P.S. theres no milk for breakfast, but theres plenty of beer or red wine. you decide.
I just woke up with a bunch of French fries in my hand and a chocolate shake balancing on my pillow. Lovely.
You didn't see us wave? How could you not? We were all going like 10mph screaming at you. We were stoned and didnt wanna run over pedestrians
i still can't believe we survived that barcrawl. the third bar had bullet holes and we still went in.
I'm watching a man in drag spread food products on his face my life is spiraling out of control.
Girl. There is the cutest old gay here.

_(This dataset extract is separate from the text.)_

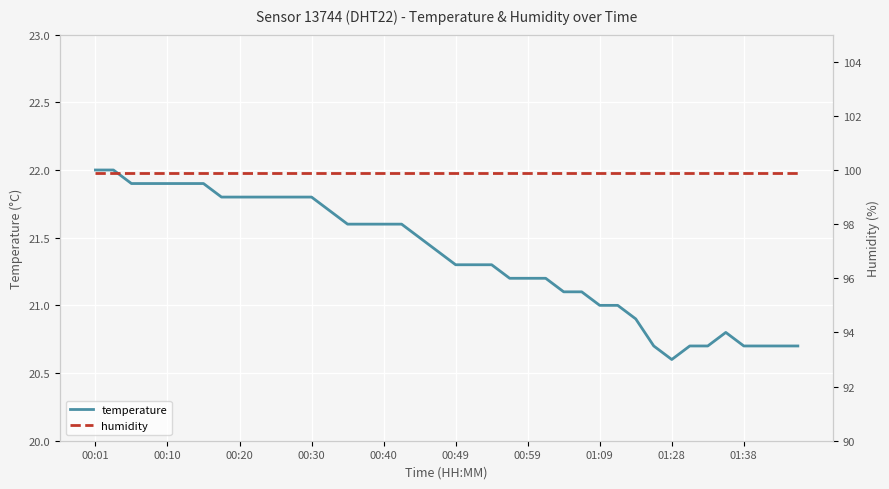

True or false: temperature and humidity cross at least once.

False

He's approximately 100 years old and kind as shit.
Still butthurt there's a framed picture of me passed out on the toilet in my grandparents' living room
Are you still feeling it? I'm in the bathtub. The water doesn't work but it's okay because I'm wearing pants.
You know.... I ordered the nipple clamps when I was drunk. But on further consideration, THANKS DRUNK ME I LIKE WHATS HAPPENING
You FaceTimed me at three in the morning while you were peeing. Your eyes were glazed over and you showed me your bellybutton.

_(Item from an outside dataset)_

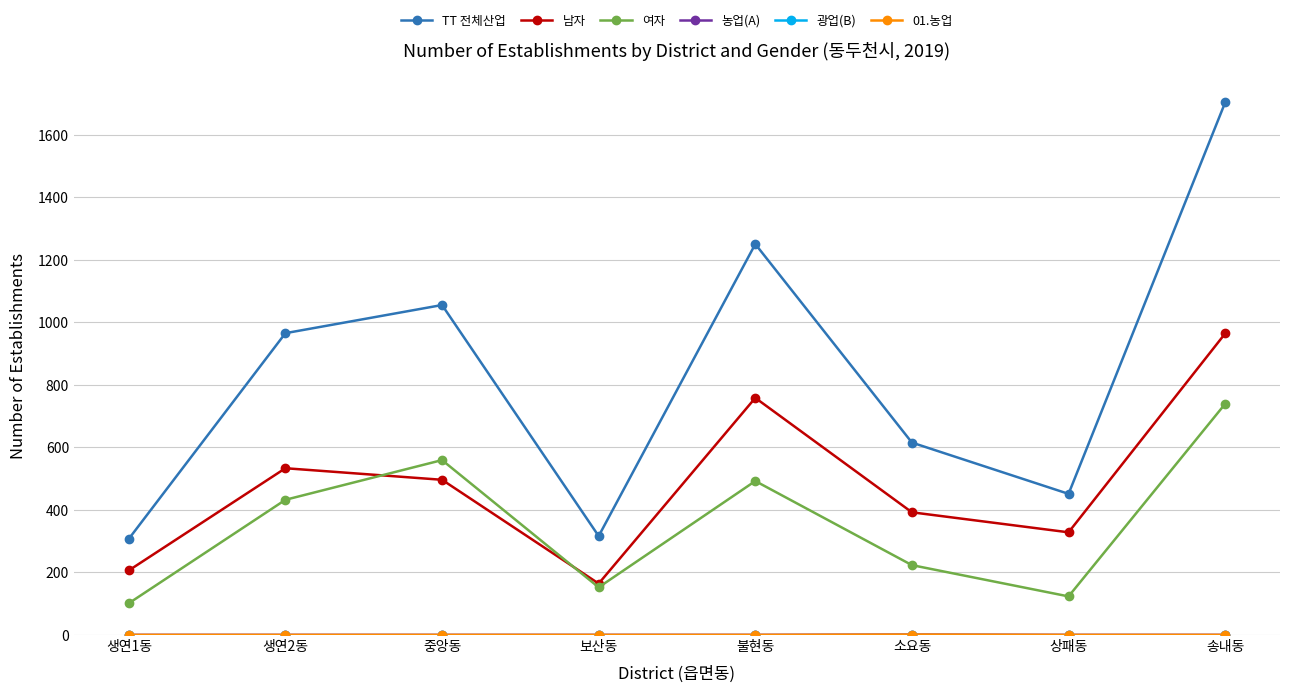

What is the sum of all 01.농업 values?

1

I have a bad feeling I'm going to like this fuck buddy
I'm smoking a bowl in my bathtub. I'm meant to be alone.
All I remember is pissing by the garage and the next thing I know I'm on fire
i just really want to fuck a guy wearing lederhosen
it'll be sexier than it sounds, i promise
You stuck your false lashes to your upper lip and then asked that ONE kid with facial hair if your "mustaches could touch" as an excuse to make out.